On the other hand, if the blackout provided all sorts of verification for decentralists, anarchists, Kropotniks, and Bakuninists, what comfort did it offer to pacifists? The answer is, damn little. As both James Wechsler (N.Y. Post) and Brad Lyttle (Peace News) pointed out, the same sort of unfathomable but infallible electronic technology which blacked out 30 million of us temporarily is exactly what we’re relying on to prevent an accidental World War III blacking out 3 billion of us permanently! Small solace to me is the fact that the whole god-damned Pentagon will come down as local fallout, my urge to destroy is not quite that creative. What with the hot line konked out and despite the blithe “assurance” from the First Regional Army Air Defense Commander that all of the Army’s missile sites on the Eastern Coast are operative,” it was obviously a case of genocide continued on as usual—bring on the Dark Ages.

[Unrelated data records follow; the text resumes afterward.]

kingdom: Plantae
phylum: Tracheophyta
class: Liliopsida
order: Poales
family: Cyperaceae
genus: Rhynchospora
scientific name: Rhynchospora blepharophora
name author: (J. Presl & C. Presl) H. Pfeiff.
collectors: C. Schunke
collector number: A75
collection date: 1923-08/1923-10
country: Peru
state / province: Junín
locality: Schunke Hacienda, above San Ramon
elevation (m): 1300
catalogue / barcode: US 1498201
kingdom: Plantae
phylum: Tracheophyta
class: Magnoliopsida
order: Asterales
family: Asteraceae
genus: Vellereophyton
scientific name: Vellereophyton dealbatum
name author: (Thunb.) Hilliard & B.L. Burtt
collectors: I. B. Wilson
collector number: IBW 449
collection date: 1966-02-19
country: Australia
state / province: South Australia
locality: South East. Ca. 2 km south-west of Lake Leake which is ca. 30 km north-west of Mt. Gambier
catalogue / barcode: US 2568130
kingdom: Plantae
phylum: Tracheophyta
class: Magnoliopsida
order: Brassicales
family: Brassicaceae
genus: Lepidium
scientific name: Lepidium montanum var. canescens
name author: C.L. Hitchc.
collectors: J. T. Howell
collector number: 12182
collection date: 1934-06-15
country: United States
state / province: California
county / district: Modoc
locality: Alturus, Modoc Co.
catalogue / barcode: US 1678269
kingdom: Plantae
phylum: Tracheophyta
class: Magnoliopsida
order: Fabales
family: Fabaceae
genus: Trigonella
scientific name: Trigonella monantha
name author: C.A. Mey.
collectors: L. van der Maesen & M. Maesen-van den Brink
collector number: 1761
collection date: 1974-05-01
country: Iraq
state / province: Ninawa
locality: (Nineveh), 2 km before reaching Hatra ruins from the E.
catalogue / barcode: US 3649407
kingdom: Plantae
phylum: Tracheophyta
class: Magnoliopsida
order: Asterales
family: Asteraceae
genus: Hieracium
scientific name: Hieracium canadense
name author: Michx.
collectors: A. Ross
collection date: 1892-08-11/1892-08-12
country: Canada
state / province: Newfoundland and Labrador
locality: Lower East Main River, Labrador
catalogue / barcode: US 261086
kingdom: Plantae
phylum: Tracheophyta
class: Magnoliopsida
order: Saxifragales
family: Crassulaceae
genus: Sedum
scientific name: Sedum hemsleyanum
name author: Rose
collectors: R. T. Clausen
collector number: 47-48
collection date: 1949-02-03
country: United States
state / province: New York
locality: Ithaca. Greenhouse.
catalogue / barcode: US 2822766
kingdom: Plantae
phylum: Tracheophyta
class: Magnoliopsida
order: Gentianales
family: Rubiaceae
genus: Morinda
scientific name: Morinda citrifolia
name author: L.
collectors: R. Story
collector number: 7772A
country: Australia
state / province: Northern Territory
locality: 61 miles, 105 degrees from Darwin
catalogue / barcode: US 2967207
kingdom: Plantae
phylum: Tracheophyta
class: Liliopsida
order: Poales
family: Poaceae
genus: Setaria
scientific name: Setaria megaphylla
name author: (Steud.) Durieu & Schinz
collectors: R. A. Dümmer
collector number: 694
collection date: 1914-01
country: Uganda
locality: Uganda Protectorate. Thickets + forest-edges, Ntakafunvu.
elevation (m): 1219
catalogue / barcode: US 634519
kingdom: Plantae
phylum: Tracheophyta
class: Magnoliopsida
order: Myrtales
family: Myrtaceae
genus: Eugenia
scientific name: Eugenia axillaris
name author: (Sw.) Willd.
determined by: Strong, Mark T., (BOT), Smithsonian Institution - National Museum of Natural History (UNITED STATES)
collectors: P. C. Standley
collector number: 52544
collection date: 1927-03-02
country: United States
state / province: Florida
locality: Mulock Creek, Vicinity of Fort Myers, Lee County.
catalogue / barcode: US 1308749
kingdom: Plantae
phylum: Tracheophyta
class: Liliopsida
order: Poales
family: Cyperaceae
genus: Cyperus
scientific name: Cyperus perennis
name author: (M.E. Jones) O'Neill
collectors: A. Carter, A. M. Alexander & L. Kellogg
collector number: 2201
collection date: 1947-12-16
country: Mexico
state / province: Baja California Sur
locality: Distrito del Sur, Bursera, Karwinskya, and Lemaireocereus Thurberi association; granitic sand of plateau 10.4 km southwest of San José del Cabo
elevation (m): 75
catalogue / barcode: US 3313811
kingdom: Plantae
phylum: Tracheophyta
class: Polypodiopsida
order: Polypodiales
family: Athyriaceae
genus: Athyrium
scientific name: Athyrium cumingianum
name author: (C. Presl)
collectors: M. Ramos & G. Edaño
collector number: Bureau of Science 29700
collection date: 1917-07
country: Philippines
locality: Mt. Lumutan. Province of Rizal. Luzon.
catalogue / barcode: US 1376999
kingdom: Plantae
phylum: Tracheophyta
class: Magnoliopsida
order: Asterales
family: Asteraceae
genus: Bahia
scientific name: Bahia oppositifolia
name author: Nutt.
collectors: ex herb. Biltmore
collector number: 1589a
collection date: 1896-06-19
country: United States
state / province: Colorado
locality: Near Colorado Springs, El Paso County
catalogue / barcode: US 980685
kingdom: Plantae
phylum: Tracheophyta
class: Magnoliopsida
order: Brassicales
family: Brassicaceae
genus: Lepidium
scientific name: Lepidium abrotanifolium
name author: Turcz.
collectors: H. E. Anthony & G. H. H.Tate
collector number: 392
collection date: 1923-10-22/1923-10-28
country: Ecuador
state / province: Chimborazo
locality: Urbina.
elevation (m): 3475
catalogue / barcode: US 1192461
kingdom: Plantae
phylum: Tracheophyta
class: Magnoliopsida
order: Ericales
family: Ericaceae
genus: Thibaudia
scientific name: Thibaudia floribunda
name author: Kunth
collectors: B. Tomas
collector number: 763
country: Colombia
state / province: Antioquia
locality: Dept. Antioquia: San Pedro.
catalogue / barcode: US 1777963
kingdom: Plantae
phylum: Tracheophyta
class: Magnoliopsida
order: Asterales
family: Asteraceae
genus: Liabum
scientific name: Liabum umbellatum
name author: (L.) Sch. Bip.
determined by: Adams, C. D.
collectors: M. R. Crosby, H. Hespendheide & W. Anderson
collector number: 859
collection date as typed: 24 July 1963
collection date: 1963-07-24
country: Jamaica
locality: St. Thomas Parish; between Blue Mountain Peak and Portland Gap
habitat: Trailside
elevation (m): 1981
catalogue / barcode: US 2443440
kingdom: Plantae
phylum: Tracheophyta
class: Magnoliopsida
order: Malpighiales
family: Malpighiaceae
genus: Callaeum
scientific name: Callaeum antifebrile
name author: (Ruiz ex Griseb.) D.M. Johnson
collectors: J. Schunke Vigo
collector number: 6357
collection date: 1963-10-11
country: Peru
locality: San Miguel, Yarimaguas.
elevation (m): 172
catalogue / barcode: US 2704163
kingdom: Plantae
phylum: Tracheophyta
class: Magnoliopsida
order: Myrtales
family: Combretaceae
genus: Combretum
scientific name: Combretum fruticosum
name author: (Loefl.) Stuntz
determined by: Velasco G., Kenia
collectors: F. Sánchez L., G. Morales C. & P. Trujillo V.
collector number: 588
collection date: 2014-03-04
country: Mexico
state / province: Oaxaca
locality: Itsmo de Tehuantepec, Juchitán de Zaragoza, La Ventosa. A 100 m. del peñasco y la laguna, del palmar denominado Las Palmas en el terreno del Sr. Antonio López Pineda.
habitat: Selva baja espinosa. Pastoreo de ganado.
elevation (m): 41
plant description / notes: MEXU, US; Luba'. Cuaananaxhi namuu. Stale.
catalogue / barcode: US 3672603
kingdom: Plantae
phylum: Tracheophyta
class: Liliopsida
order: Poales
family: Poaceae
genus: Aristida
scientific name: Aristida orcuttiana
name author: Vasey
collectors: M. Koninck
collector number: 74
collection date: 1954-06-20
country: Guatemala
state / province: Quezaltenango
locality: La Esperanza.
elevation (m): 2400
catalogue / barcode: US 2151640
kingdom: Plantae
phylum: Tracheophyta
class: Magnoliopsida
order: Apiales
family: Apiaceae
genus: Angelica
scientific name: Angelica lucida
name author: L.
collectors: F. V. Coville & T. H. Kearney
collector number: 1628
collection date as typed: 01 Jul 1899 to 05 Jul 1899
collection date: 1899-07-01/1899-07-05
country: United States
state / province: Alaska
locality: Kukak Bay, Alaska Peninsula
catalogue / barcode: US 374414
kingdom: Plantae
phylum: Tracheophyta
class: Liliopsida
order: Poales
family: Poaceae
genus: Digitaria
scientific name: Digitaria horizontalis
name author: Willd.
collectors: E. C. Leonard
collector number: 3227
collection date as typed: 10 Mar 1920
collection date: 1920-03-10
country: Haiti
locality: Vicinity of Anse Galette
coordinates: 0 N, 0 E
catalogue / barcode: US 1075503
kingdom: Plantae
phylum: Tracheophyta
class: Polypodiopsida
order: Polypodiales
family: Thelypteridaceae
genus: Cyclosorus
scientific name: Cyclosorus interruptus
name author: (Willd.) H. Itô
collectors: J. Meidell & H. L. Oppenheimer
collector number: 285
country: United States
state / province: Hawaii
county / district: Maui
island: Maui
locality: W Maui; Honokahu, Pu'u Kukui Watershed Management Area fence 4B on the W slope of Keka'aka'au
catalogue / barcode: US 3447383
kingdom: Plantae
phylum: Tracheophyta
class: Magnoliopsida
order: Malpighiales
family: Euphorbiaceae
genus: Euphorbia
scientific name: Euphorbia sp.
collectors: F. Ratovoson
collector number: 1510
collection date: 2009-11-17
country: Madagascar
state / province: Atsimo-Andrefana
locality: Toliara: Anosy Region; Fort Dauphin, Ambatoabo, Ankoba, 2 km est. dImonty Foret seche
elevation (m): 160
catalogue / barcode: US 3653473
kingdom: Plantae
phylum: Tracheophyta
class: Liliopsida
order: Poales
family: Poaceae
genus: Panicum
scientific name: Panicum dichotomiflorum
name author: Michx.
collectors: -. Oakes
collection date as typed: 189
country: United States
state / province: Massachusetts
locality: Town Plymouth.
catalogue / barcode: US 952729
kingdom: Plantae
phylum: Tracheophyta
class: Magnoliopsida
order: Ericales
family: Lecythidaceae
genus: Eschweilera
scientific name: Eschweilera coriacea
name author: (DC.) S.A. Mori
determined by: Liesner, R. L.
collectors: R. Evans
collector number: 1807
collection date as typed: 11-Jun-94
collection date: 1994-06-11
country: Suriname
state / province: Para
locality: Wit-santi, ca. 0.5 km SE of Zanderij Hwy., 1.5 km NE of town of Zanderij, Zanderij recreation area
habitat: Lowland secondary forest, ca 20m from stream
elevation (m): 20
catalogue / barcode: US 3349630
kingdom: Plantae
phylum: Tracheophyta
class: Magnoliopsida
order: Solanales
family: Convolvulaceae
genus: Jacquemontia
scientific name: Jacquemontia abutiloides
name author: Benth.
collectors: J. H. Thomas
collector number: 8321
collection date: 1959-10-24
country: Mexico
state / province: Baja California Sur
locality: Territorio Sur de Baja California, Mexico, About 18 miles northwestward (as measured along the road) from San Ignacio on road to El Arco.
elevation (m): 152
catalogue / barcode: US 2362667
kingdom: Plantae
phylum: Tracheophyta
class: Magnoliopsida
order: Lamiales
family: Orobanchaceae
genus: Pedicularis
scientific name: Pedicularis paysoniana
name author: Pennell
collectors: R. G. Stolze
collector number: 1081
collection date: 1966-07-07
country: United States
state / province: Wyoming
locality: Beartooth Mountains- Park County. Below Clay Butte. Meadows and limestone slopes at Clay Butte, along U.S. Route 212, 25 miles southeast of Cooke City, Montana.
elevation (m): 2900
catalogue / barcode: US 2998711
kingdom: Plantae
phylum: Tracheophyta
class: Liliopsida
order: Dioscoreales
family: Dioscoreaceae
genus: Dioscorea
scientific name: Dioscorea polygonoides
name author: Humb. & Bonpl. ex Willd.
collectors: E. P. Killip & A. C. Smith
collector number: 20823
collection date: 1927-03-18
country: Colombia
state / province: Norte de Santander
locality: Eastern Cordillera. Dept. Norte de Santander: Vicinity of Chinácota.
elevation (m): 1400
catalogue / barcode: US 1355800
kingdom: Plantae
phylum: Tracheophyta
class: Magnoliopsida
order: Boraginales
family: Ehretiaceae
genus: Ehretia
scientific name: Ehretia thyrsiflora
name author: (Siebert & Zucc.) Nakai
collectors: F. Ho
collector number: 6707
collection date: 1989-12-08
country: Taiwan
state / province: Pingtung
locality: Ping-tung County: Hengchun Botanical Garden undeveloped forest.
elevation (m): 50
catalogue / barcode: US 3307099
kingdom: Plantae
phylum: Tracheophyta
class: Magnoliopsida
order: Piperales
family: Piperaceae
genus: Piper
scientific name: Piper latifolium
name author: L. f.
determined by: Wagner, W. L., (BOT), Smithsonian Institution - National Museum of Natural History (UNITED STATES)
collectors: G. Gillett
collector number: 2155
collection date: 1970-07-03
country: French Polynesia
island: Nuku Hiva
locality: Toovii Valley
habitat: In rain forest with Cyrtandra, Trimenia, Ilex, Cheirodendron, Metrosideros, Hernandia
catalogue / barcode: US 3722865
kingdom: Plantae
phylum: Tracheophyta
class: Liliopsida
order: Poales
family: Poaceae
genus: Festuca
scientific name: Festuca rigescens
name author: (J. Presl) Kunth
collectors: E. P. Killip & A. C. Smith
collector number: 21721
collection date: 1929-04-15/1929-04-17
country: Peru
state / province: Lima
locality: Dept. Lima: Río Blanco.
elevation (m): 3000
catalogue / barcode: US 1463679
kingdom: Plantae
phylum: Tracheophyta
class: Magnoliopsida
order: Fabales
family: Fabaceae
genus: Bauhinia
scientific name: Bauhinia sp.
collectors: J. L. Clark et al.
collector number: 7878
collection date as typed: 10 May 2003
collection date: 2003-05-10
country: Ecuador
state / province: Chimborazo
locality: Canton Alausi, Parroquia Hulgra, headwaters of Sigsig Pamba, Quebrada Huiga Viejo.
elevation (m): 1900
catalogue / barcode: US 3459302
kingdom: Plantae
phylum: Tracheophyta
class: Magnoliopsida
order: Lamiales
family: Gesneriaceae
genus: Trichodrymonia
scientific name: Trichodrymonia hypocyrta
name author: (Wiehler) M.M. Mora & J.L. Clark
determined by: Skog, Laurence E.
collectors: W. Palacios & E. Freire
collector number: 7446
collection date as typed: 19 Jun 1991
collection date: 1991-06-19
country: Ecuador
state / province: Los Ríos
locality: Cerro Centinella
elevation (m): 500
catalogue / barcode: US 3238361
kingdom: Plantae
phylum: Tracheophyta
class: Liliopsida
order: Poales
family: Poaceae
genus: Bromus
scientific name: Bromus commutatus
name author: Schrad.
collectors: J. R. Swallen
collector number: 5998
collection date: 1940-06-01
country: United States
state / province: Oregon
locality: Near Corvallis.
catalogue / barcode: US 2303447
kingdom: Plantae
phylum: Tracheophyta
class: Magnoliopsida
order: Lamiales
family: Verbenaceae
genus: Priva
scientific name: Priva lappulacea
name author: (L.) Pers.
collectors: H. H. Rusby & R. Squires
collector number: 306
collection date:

All of which serves to illustrate a final object lesson of the Blackout—the predictable, virtually automatic, responses of various members of society when confronted by crisis: soldiers fall back on their weapons; clergymen fall back on their prayers; doctors fall back on their antibiotics, bureaucrats fall back on their desks; and politicians fall back on their asses. But people fall back on one another, and in that fact must remain all the hopes—however minimal—for the survival of the human race.

Sidebar: Blackout Baby Boom

N.Y. Births Soar On 9-Month Anniversary

NEW YORK (AP) The New York Times said Wednesday that several large metropolitan hospitals reported sharp increases in births during the last 36 hours, precisely nine months after the great New York blackout of Nov. 9, 1965.

(Jimmy Breslin, in a special dispatch to the Chicago Sun-Times last Friday, predicted just such a by-product of the power failure.)

Hospitals in areas where lights were restored in two to three hours reported normal birth rates, the newspaper said. But some hospitals in areas where lights remained off all night reported increases of more than 100 per cent, it added.

Sociologists and obstetricians were reluctant to tie the two events together, the Times said in reporting the results of its survey. It did quote sociologist Paul Siegel, who is conducting a study of the blackout’s impact, as saying:

“The lights went out and people were left to interact with each other.”

Lights dimmed in New York City at twilight nine months ago at 5:27 p.m. and stayed off in some areas until 9 a.m. the next morning. At its height an estimated 30,000,000 people in eight states and one Canadian province were affected.